Work order:
Reproduce the lines below without alteration, starting with the line that contains "Higienistka stomatologiczna" and continuing through the final line, both included. Omit the pictures.

Exercise material:
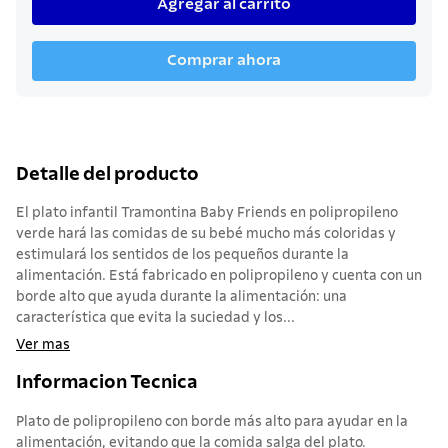
Agregar al carrito
Comprar ahora
Detalle del producto
El plato infantil Tramontina Baby Friends en polipropileno
verde hará las comidas de su bebé mucho más coloridas y
estimulará los sentidos de los pequeños durante la
alimentación. Está fabricado en polipropileno y cuenta con un
borde alto que ayuda durante la alimentación: una
característica que evita la suciedad y los...
Ver mas
Informacion Tecnica
Plato de polipropileno con borde más alto para ayudar en la
alimentación, evitando que la comida salga del plato.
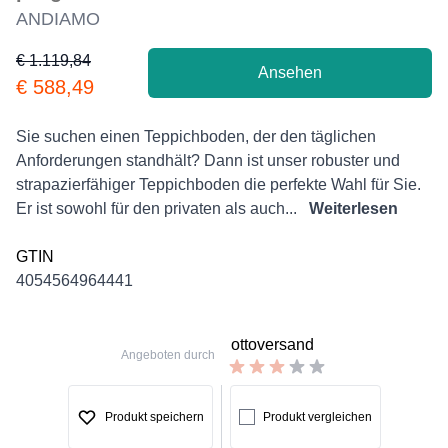
ANDIAMO
€ 1.119,84
Ansehen
Product information
€ 588,49
Description
Sie suchen einen Teppichboden, der den täglichen
Anforderungen standhält? Dann ist unser robuster und
strapazierfähiger Teppichboden die perfekte Wahl für Sie.
Er ist sowohl für den privaten als auch...
Weiterlesen
GTIN
4054564964441
ottoversand
Angeboten durch
Produkt speichern
Produkt vergleichen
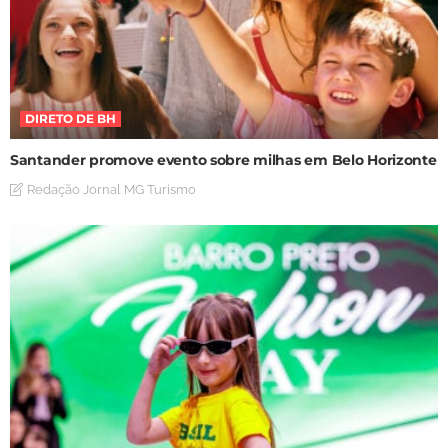
DIRETO DE BH
Santander promove evento sobre milhas em Belo Horizonte
Redação Jornal MG Turismo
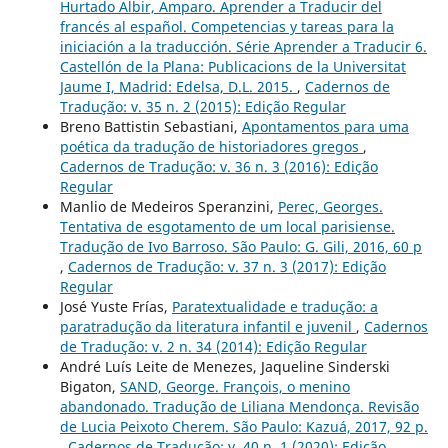
Hurtado Albir, Amparo. Aprender a Traducir del
francés al español. Competencias y tareas para la
iniciación a la traducción. Série Aprender a Traducir 6.
Castellón de la Plana: Publicacions de la Universitat
Jaume I, Madrid: Edelsa, D.L. 2015.
,
Cadernos de
Tradução: v. 35 n. 2 (2015): Edição Regular
Breno Battistin Sebastiani,
Apontamentos para uma
poética da tradução de historiadores gregos
,
Cadernos de Tradução: v. 36 n. 3 (2016): Edição
Regular
Manlio de Medeiros Speranzini,
Perec, Georges.
Tentativa de esgotamento de um local parisiense.
Tradução de Ivo Barroso. São Paulo: G. Gili, 2016, 60 p
,
Cadernos de Tradução: v. 37 n. 3 (2017): Edição
Regular
José Yuste Frías,
Paratextualidade e tradução: a
paratradução da literatura infantil e juvenil
,
Cadernos
de Tradução: v. 2 n. 34 (2014): Edição Regular
André Luís Leite de Menezes, Jaqueline Sinderski
Bigaton,
SAND, George. François, o menino
abandonado. Tradução de Liliana Mendonça. Revisão
de Lucia Peixoto Cherem. São Paulo: Kazuá, 2017, 92 p.
,
Cadernos de Tradução: v. 40 n. 1 (2020): Edição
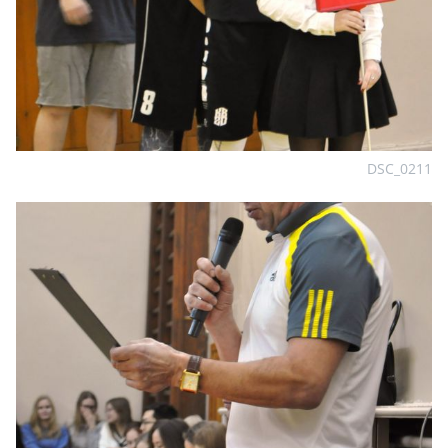
DSC_0211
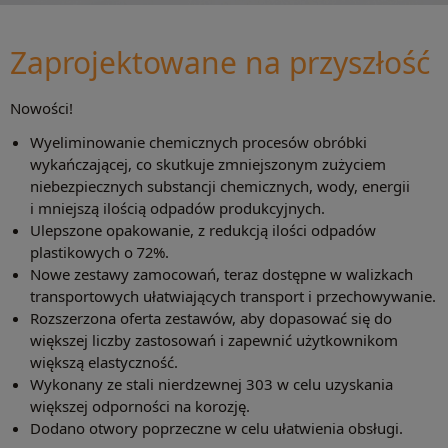
Zaprojektowane na przyszłość
Nowości!
Wyeliminowanie chemicznych procesów obróbki
wykańczającej, co skutkuje zmniejszonym zużyciem
niebezpiecznych substancji chemicznych, wody, energii
i mniejszą ilością odpadów produkcyjnych.
Ulepszone opakowanie, z redukcją ilości odpadów
plastikowych o 72%.
Nowe zestawy zamocowań, teraz dostępne w walizkach
transportowych ułatwiających transport i przechowywanie.
Rozszerzona oferta zestawów, aby dopasować się do
większej liczby zastosowań i zapewnić użytkownikom
większą elastyczność.
Wykonany ze stali nierdzewnej 303 w celu uzyskania
większej odporności na korozję.
Dodano otwory poprzeczne w celu ułatwienia obsługi.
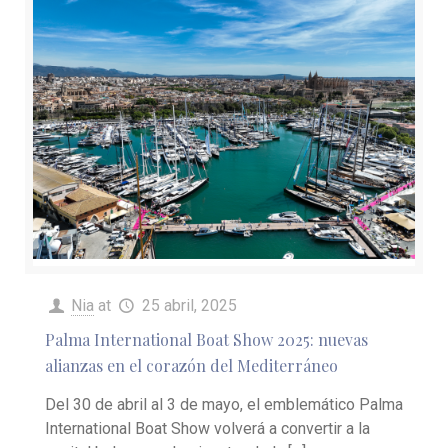
Nia
at
25 abril, 2025
Palma International Boat Show 2025: nuevas
alianzas en el corazón del Mediterráneo
Del 30 de abril al 3 de mayo, el emblemático Palma
International Boat Show volverá a convertir a la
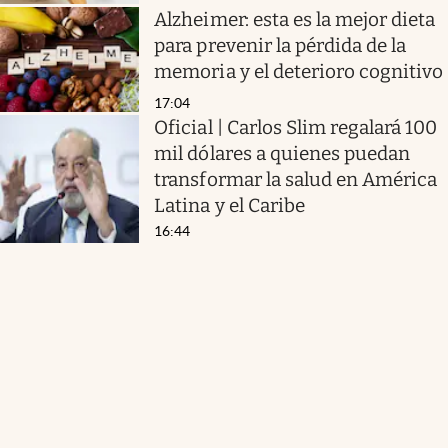
Alzheimer: esta es la mejor dieta
para prevenir la pérdida de la
memoria y el deterioro cognitivo
17:04
Oficial | Carlos Slim regalará 100
mil dólares a quienes puedan
transformar la salud en América
Latina y el Caribe
16:44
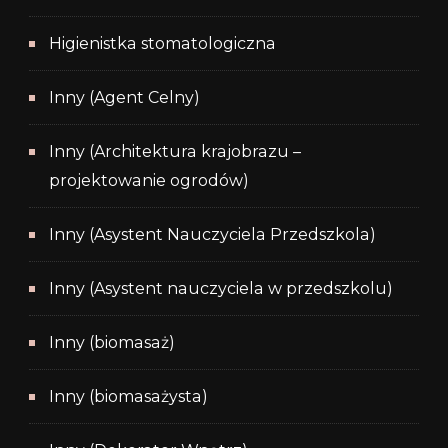
Higienistka stomatologiczna
Inny (Agent Celny)
Inny (Architektura krajobrazu –
projektowanie ogrodów)
Inny (Asystent Nauczyciela Przedszkola)
Inny (Asystent nauczyciela w przedszkolu)
Inny (biomasaż)
Inny (biomasażysta)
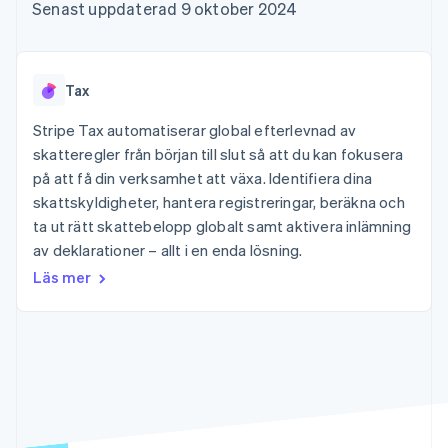
Godkännandeoptimeringar
Recognition
Företag
Senast uppdaterad 9 oktober 2024
Plattformar
Erbjud
Link
Automatiserad
SaaS
användningsbaserad
Accelererad kassaprocess
redovisning
Produktplan
fakturering
Financial Connections
Stripe Sigma
Sessions årliga
Utfärda stablecoin-
Länkade finanskontodata
Anpassade
konferens
stödda kort
Tax
rapporter
Karriärer
Tillhandahåll och
Efter bransch
Data Pipeline
Nyhetsrum
hantera tjänster med
Stripe Tax automatiserar global efterlevnad av
Datasynkronisering
Stripe Press
agenter
skatteregler från början till slut så att du kan fokusera
AI-företag
Kreatörsekonomi
på att få din verksamhet att växa. Identifiera dina
Spel
skattskyldigheter, hantera registreringar, beräkna och
Besöksnäring, resor
Kontakt
Mer
Resurser
ta ut rätt skattebelopp globalt samt aktivera inlämning
och fritid
Product roadmap
Försäkringsbolag
av deklarationer – allt i en enda lösning.
Kontakta säljteamet
Se vad som kommer härnäst
Media och
Appintegrationer
Bli partner
Läs mer
underhållning
Kodexempel
Radar
Ideella organisationer
Utvecklarblogg
Bedrägeribekämpning
Professionella tjänster
API-status
Offentlig sektor
Atlas
Detaljhandel
Bolagsbildning för startups
Climate
Koldioxidinfångning
Ecosystem
Identity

Expected answer:
Higienistka stomatologiczna
Inny (Agent Celny)
Inny (Architektura krajobrazu –
projektowanie ogrodów)
Inny (Asystent Nauczyciela Przedszkola)
Inny (Asystent nauczyciela w przedszkolu)
Inny (biomasaż)
Inny (biomasażysta)
Godkännandeoptimeringar
Recognition
Företag
Senast uppdaterad 9 oktober 2024
Plattformar
Erbjud
Link
Automatiserad
SaaS
användningsbaserad
Accelererad kassaprocess
redovisning
Produktplan
fakturering
Financial Connections
Stripe Sigma
Sessions årliga
Utfärda stablecoin-
Länkade finanskontodata
Anpassade
konferens
stödda kort
Tax
rapporter
Karriärer
Tillhandahåll och
Efter bransch
Data Pipeline
Nyhetsrum
hantera tjänster med
Stripe Tax automatiserar global efterlevnad av
Datasynkronisering
Stripe Press
agenter
skatteregler från början till slut så att du kan fokusera
AI-företag
Kreatörsekonomi
på att få din verksamhet att växa. Identifiera dina
Spel
skattskyldigheter, hantera registreringar, beräkna och
Besöksnäring, resor
Kontakt
Mer
Resurser
ta ut rätt skattebelopp globalt samt aktivera inlämning
och fritid
Product roadmap
Försäkringsbolag
av deklarationer – allt i en enda lösning.
Kontakta säljteamet
Se vad som kommer härnäst
Media och
Appintegrationer
Bli partner
Läs mer
underhållning
Kodexempel
Radar
Ideella organisationer
Utvecklarblogg
Bedrägeribekämpning
Professionella tjänster
API-status
Offentlig sektor
Atlas
Detaljhandel
Bolagsbildning för startups
Climate
Koldioxidinfångning
Ecosystem
Identity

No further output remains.